Ein Mitverschulden im Sinne des § 254 BGB liegt bereits dann vor, wenn diejenige Sorgfalt außer Acht gelassen wird, die ein ordentlicher und verständiger Mensch zur Vermeidung eigenen Schadens anzuwenden pflegt. Nur dann, wenn das Anlegen des Beckengurtes auch bei der eigenständigen Teilnahme am öffentlichen Straßenverkehr, nicht nur bei der Beförderung in einem Fahrzeug, nach allgemeinem Verkehrsbewusstsein zum eigenen Schutz geboten war, läge ein beachtliches Mitverschulden des verletzten Rollstuhlfahrers vor.

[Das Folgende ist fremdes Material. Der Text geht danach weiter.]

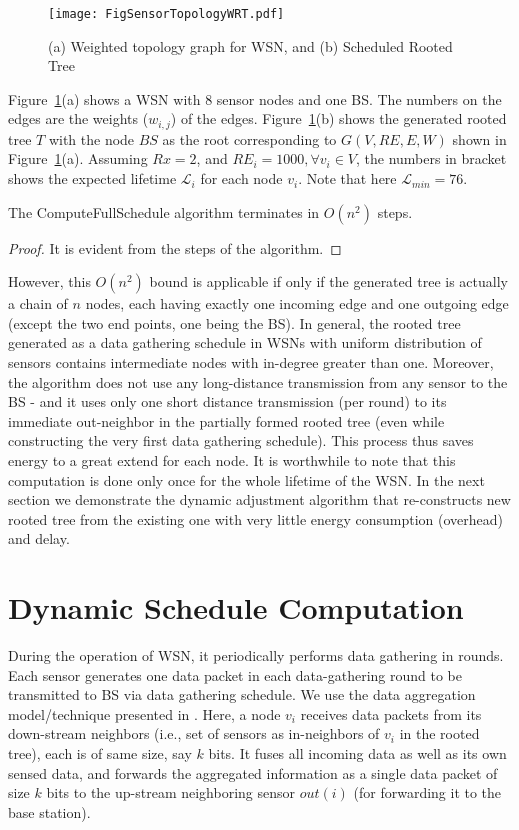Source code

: \documentclass[10pt]{llncs}
\begin{document}
\begin{figure}[!ht]
\centerline{\texttt{[image: FigSensorTopologyWRT.pdf]}}
\caption{(a) Weighted topology graph for WSN, and (b) Scheduled Rooted Tree}
\label{fig:sensor:wrt}
\end{figure}

Figure~\ref{fig:sensor:wrt}(a) shows a WSN with $8$ sensor nodes and one BS. The numbers on the edges are the weights ($w_{i,j}$) of the edges. Figure~\ref{fig:sensor:wrt}(b) shows the generated rooted tree $T$ with the node $BS$ as the root corresponding to $G(V, RE, E, W)$ shown in Figure~\ref{fig:sensor:wrt}(a). Assuming $Rx = 2$, and $RE_i = 1000, \forall v_i \in V$, the numbers in bracket shows the expected lifetime $\mathcal{L}_i$ for each node $v_i$. Note that here $\mathcal{L}_{min} = 76$.

\begin{theorem}
The ComputeFullSchedule algorithm terminates in $O(n^2)$ steps.
\end{theorem}

\begin{proof}
It is evident from the steps of the algorithm.
\end{proof}

However, this $O(n^2)$ bound is applicable if only if the generated tree is actually a chain of $n$ nodes, each having exactly one incoming edge and one outgoing edge (except the two end points, one being the BS). In general, the rooted tree generated as a data gathering schedule in WSNs with uniform distribution of sensors contains intermediate nodes with in-degree greater than one. Moreover, the algorithm does not use any long-distance transmission from any sensor to the BS - and it uses only one short distance transmission (per round) to its immediate out-neighbor in the partially formed rooted tree (even while constructing the very first data gathering schedule). This process thus saves energy to a great extend for each node. It is worthwhile to note that this computation is done only once for the whole lifetime of the WSN. In the next section we demonstrate the dynamic adjustment algorithm that re-constructs new rooted tree from the existing one with very little energy consumption (overhead) and delay. 

\section{Dynamic Schedule Computation}

During the operation of WSN, it periodically performs data gathering in rounds. Each sensor generates one data packet in each data-gathering round to be transmitted to BS via data gathering schedule. We use the data aggregation model/technique presented in \cite{Lindsey02}. Here, a node $v_i$ receives data packets from its down-stream neighbors (i.e., set of sensors as in-neighbors of $v_i$ in the rooted tree), each is of same size, say $k$ bits. It fuses all incoming data as well as its own sensed data, and forwards the aggregated information as a single data packet of size $k$ bits to the up-stream neighboring sensor $out(i)$ (for forwarding it to the base station).
\end{document}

Das ist jedoch nicht festgestellt. Das Amtsgericht hat weder dargetan noch ist sonst ersichtlich, dass ein allgemeines Verkehrsbewusstsein das Anlegen eines Gurtes im Rollstuhl gebietet. Das Urteil des Amtsgerichts verstößt daher gegen Art. 3 GG. Das Urteil wird daher aufgehoben. Der abweisende Beschluss bezüglich der Gehörsrüge ist gegenstandslos.

Fazit und Praxishinweis: Es ist schon menschenverachtend, wie eine deutsche Kfz-Haftpflichtversicherung bei einem eindeutig vom Fahrer des versicherten Kraftfahrzeugs verursachten Verkehrsunfall auf einem gut sichtbar beschilderten Fußgängerüberweg, den ein Rollstuhlfahrer benutzte, um die Fahrbahn zu überqueren, ein Mitverschulden des Rollstuhlfahrers einwenden kann.Der Verkehrsverstoß des Kraftfahrers ist so gravierend, dass jegliches eventuelles Mitverschulden hinter dem Verschulden des Fahrers und der Betriebsgefahrdes Kraftfahrzeuges zurücktreten würde. Dann auch noch zu behaupten, der Verletzte habe ein Mitverschulden zu tragen, weil er im Rollstuhl nicht angeschnallt war, grenzt an Arroganz. Demnächst fordert diese Versicherung auch noch bei Fußgängern das Tragen von Schutzhelmen. Zu Recht hat daher das Bundesverfassungsgericht die Entscheidung des Amtsgerichts, das den obskuren Argumenten der Versicherung gefolgt war, aufgehoben.